Faut-il y voir un effet « Vivement dimanche », l’émission de Michel Drucker, dont il fut l’invité tout un après-midi début mai sur France 2 ? Sans doute, mais pas uniquement. Le leader d’extrême gauche profite aussi du vide laissé par un PS, qui, aux yeux de nombreux Français, semble plus intéressé par l’organisation de son congrès, en novembre prochain, que par les revendications de la rue. Cette semaine encore, Besancenot était de toutes les manifestations. Aux côtés des syndicats à Paris, mardi, ou encore la veille auprès des salariés de l’entreprise Philips EGP à Dreux, en présence de sa rivale trotskiste Arlette Laguiller qui en dit désormais le plus grand bien. Le soir après les manifestations, François Hollande était quant à lui l’invité sur M6 de l’émission... « 100 % Euro », pour commenter les résultats de l’équipe de France de football face à l’Italie !

Par rapport aux socialistes, la force de Besancenot est de s’adresser aux gens pour leur parler de leurs problèmes. Pas des siens ou de ses propres ambitions. « Contrairement aux responsables socialistes, ce n’est pas l’échéance de 2012 qui me préoccupe, mais la situation des gens », ne cesse-t-il de répéter.

Convertir son capital sympathie

Mais cette posture a aussi son revers.
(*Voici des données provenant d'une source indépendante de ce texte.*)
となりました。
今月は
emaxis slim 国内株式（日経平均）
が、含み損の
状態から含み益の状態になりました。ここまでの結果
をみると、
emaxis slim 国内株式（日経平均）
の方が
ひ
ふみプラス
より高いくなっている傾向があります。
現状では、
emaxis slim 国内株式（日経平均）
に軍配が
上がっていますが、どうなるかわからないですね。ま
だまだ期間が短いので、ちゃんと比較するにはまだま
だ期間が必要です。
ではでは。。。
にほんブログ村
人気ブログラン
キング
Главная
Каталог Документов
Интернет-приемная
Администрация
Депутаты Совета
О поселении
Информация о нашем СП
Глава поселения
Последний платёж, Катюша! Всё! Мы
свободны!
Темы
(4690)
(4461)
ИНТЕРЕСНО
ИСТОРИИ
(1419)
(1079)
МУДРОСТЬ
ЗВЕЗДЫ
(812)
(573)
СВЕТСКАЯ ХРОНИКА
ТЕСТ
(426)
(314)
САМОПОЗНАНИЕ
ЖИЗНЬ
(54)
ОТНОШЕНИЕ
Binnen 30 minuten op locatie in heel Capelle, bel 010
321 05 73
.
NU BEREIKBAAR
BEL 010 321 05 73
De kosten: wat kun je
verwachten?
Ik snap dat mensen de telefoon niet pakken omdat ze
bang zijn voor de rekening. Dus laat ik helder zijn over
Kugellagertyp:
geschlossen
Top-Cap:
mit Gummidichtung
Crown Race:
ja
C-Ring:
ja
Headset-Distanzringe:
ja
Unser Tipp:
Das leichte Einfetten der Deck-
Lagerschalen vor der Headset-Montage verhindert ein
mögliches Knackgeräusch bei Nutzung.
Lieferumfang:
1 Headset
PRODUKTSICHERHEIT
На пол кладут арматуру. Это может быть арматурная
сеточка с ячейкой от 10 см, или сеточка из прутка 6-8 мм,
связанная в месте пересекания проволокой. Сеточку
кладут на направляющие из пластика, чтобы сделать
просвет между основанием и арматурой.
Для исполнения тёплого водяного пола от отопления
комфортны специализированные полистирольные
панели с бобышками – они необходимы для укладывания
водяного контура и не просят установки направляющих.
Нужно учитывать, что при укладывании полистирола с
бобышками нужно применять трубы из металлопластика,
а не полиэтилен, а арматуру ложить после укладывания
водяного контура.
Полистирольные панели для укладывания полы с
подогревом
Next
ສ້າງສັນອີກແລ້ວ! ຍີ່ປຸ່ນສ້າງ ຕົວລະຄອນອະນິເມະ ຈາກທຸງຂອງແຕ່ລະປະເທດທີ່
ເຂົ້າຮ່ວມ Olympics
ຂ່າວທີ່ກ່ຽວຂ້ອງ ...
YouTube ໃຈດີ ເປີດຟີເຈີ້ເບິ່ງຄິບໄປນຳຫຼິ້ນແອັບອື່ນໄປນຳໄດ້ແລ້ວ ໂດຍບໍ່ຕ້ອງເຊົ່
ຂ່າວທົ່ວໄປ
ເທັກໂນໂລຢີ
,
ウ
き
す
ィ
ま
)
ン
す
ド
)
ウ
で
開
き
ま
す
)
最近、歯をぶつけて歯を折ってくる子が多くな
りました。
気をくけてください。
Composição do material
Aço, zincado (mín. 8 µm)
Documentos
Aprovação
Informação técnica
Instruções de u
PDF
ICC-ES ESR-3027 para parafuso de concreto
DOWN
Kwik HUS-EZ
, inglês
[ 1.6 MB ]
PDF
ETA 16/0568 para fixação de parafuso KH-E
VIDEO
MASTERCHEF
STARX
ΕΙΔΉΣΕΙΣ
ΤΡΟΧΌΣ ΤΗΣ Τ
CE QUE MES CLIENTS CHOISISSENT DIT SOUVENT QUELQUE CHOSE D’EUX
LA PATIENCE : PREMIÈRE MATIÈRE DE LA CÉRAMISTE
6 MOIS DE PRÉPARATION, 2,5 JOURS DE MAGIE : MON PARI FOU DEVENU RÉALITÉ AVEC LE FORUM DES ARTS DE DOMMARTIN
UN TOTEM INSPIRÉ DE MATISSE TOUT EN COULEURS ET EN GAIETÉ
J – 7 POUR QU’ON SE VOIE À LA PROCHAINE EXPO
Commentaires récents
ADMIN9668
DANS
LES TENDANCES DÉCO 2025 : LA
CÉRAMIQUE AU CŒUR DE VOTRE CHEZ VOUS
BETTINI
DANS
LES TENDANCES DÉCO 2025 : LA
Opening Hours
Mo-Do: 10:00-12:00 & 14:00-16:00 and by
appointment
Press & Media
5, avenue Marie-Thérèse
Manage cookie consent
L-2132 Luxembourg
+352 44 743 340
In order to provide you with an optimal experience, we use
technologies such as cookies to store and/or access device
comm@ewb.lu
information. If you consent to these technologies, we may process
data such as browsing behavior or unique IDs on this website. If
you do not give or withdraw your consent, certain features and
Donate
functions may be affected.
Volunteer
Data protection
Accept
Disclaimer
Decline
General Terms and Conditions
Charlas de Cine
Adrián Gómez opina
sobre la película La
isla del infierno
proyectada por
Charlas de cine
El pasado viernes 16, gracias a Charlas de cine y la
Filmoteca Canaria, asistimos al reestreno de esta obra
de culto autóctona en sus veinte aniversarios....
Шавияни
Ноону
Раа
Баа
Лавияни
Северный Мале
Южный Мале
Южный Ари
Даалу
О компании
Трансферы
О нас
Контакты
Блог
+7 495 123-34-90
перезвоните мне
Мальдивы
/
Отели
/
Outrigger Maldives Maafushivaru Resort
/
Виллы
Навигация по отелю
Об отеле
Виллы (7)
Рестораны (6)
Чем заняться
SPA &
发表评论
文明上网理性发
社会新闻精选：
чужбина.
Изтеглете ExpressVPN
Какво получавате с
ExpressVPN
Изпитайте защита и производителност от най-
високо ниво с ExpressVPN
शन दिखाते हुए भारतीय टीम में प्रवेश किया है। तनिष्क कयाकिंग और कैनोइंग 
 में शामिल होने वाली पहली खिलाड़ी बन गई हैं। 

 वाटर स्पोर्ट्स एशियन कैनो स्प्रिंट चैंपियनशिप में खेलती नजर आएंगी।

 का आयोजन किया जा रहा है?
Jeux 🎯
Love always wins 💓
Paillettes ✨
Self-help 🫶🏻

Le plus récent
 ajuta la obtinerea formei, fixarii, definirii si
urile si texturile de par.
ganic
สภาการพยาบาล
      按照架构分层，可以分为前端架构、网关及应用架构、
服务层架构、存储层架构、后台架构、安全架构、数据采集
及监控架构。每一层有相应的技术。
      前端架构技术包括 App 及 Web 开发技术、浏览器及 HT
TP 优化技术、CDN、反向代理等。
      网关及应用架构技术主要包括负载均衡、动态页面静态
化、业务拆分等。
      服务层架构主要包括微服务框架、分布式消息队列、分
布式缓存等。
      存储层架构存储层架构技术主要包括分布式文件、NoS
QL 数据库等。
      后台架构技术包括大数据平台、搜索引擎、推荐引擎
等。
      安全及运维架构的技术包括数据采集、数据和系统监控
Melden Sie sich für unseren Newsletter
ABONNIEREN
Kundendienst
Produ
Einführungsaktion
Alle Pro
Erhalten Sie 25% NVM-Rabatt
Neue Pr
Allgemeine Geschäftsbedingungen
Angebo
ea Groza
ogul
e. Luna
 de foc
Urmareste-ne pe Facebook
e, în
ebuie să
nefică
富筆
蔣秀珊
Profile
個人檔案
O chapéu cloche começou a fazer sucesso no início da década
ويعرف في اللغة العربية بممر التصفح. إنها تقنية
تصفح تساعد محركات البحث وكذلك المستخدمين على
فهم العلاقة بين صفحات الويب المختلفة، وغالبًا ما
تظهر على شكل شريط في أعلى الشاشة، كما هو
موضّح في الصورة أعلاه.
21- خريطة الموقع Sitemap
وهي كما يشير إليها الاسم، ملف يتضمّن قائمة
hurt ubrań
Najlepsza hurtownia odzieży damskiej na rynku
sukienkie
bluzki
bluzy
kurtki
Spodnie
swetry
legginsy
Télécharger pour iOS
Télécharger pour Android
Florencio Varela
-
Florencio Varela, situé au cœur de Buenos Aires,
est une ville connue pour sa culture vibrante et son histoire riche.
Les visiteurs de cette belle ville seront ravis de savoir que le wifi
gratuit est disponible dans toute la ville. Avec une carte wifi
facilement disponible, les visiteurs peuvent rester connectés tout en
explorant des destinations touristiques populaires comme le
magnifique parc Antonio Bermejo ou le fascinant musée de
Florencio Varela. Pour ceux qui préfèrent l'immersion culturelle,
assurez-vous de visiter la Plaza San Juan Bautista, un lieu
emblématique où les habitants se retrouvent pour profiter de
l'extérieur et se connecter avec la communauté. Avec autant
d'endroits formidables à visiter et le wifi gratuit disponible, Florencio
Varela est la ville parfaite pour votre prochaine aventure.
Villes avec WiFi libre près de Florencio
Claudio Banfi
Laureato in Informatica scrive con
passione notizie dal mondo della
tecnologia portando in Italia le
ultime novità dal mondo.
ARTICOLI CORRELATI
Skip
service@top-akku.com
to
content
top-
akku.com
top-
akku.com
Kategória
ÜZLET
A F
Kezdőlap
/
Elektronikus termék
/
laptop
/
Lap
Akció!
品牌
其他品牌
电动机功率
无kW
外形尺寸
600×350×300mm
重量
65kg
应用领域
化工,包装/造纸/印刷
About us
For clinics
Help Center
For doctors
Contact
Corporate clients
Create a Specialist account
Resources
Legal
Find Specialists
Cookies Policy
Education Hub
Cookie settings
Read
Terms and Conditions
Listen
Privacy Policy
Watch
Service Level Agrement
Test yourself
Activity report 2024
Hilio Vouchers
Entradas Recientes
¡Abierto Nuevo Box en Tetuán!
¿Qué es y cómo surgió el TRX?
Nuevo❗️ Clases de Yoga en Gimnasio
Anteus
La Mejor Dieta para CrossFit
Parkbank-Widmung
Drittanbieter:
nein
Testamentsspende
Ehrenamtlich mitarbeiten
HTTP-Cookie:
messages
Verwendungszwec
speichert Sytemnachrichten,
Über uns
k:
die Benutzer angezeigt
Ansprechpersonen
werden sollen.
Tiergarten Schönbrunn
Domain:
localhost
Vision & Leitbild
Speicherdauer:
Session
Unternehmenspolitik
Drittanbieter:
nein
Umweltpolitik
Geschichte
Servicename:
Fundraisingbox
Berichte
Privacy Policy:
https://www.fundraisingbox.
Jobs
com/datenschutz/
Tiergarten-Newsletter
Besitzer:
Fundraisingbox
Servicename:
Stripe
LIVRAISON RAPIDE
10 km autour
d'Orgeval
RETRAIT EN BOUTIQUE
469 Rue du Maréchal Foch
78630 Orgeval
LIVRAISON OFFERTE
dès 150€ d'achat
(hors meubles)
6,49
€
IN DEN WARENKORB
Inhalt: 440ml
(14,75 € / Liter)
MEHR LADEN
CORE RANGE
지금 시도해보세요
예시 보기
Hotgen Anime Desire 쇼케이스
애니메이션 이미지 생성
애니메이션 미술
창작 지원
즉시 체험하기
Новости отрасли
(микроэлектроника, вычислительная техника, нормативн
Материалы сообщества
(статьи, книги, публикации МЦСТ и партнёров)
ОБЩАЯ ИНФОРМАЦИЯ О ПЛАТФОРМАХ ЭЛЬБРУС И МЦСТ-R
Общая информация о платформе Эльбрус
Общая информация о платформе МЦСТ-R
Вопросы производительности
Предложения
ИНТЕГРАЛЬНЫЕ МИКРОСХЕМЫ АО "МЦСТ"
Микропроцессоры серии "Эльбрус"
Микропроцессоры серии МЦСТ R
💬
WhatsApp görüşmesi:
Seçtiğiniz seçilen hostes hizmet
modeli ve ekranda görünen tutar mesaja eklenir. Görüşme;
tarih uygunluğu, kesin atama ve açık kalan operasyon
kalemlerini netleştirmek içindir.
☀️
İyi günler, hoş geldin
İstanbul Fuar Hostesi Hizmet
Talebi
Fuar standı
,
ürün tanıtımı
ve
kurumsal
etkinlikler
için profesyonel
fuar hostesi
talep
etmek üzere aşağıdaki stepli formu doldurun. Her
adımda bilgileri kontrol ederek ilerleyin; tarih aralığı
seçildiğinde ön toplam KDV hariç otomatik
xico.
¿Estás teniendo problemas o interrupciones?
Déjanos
Le vrai problème de Besancenot est de trouver comment convertir sa popularité dans les urnes. Car, quand bien même son Nouveau parti anticapitaliste (NPA) a des chances de capter une frange de l’électorat gauchiste du PS et de profiter de la quasi-disparition du PCF (Marie-George Buffet n’est citée que par 1 % des sondés), la France n’est pas l’Allemagne. Et le NPA, tant que le mode de scrutin pour les législatives ne sera pas modifié, ne pourra jamais décrocher autant de sièges que Die Linke. Ce qui n’en demeure pas moins une épine dans le pied du PS, comme Le Pen le fut pour le RPR dans les années 1980 et 1990.